→ HOW TO COMPLETE THIS TASK
Extract the lines of the listing below from its beginning up to and including the line with "MSE, Inference Time, SMAPE, MAPE, Training", copying them unchanged. Omit the pictures from your answer.

→ Chart analysis data
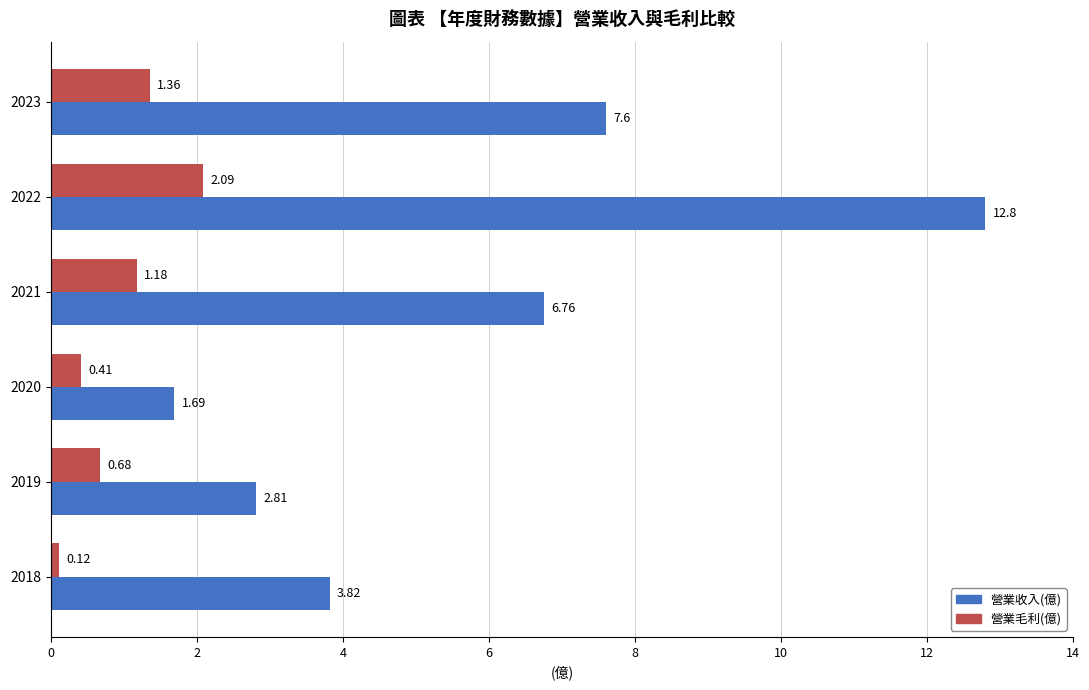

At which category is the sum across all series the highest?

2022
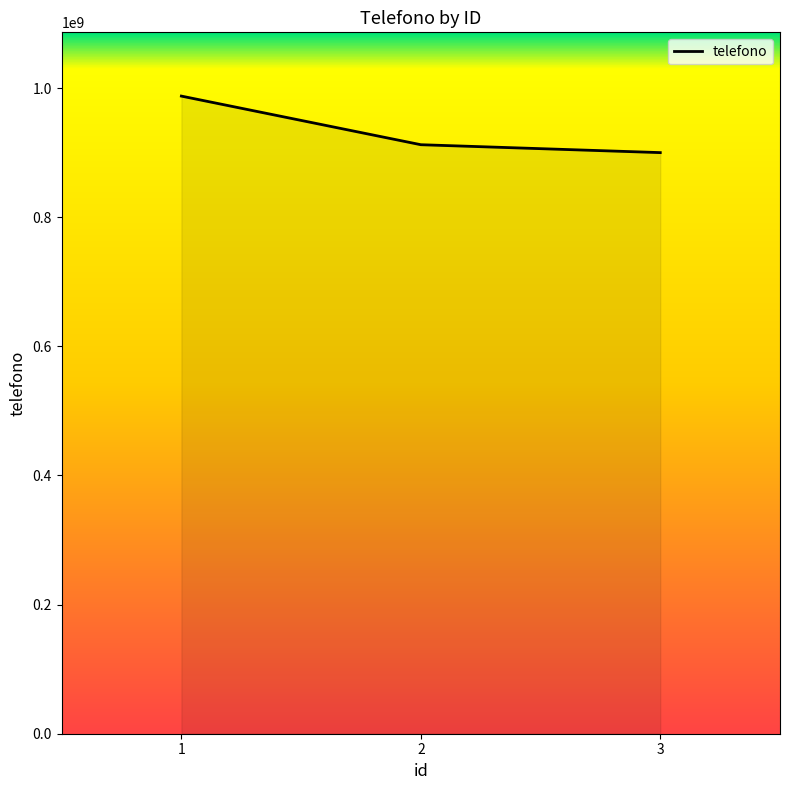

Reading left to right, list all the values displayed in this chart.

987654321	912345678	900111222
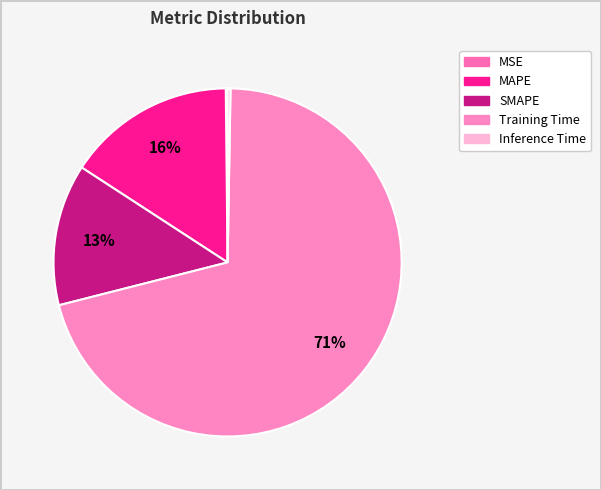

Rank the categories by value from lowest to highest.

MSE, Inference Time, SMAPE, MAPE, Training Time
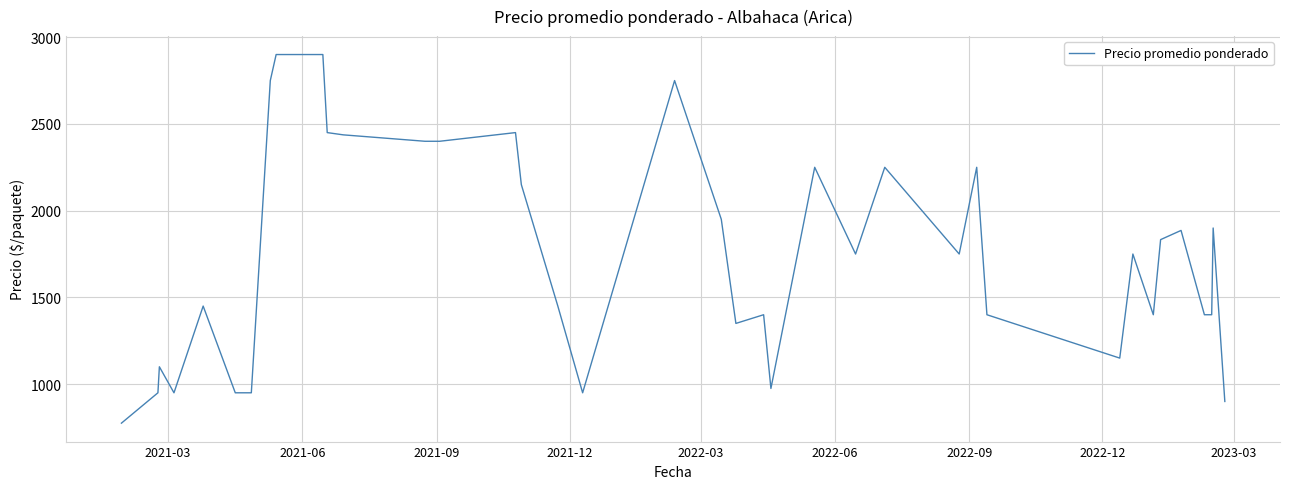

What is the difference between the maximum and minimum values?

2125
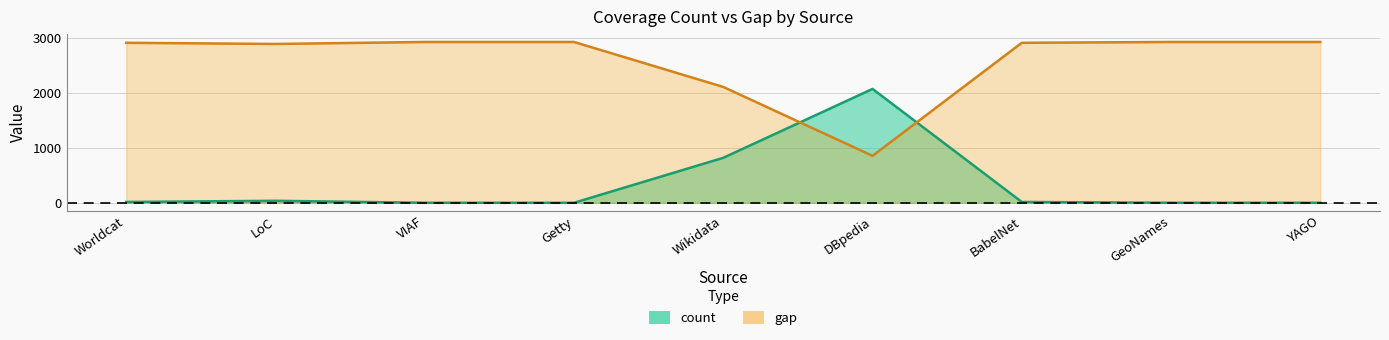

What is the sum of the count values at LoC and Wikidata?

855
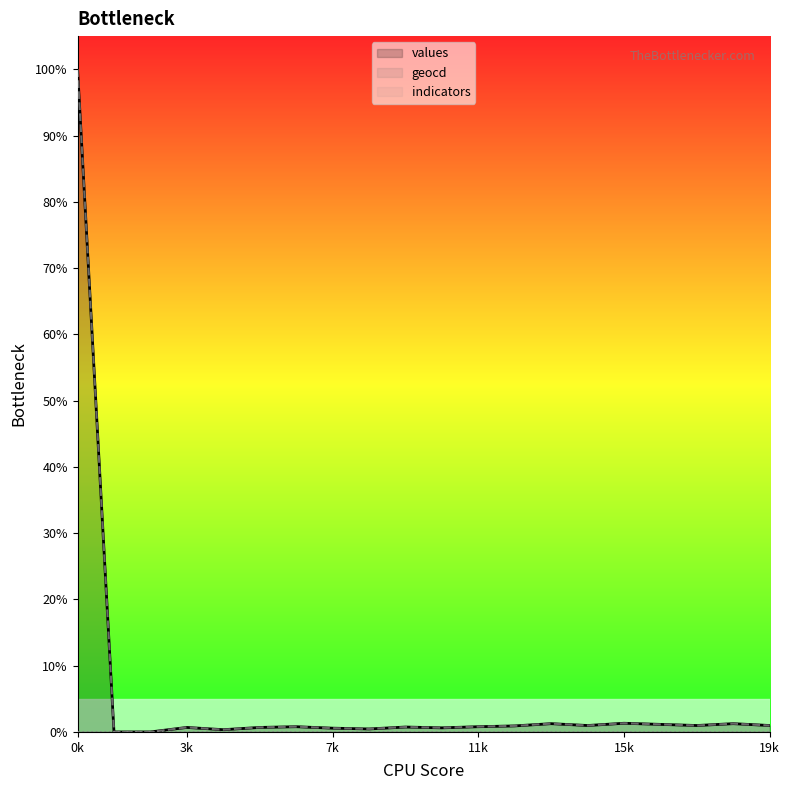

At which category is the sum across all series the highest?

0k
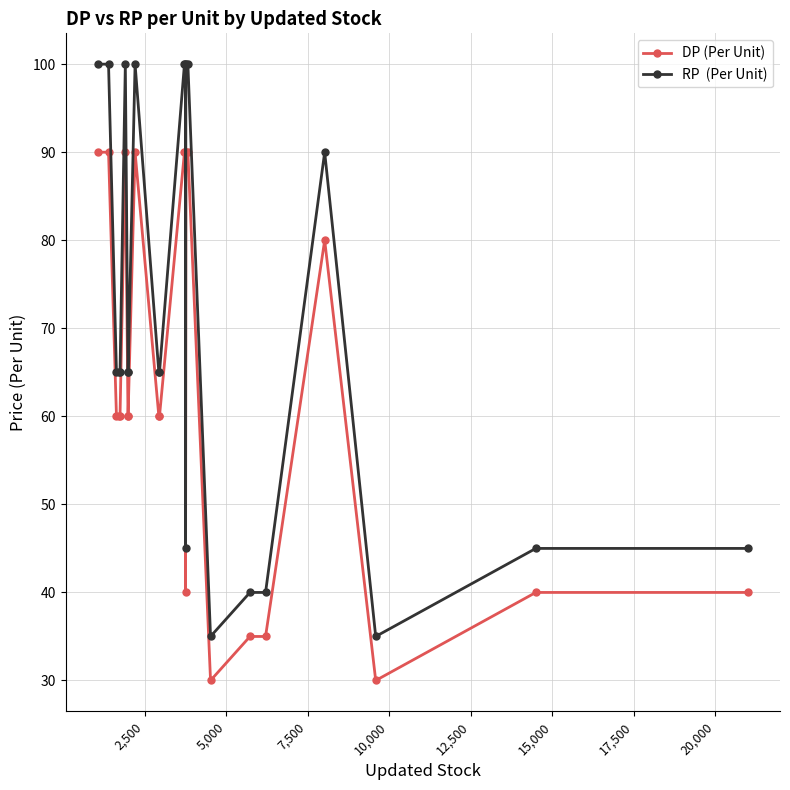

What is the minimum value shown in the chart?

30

→ RESULT OF THIS EXERCISE
At which category is the sum across all series the highest?

2022

Reading left to right, list all the values displayed in this chart.

987654321	912345678	900111222

Rank the categories by value from lowest to highest.

MSE, Inference Time, SMAPE, MAPE, Training Time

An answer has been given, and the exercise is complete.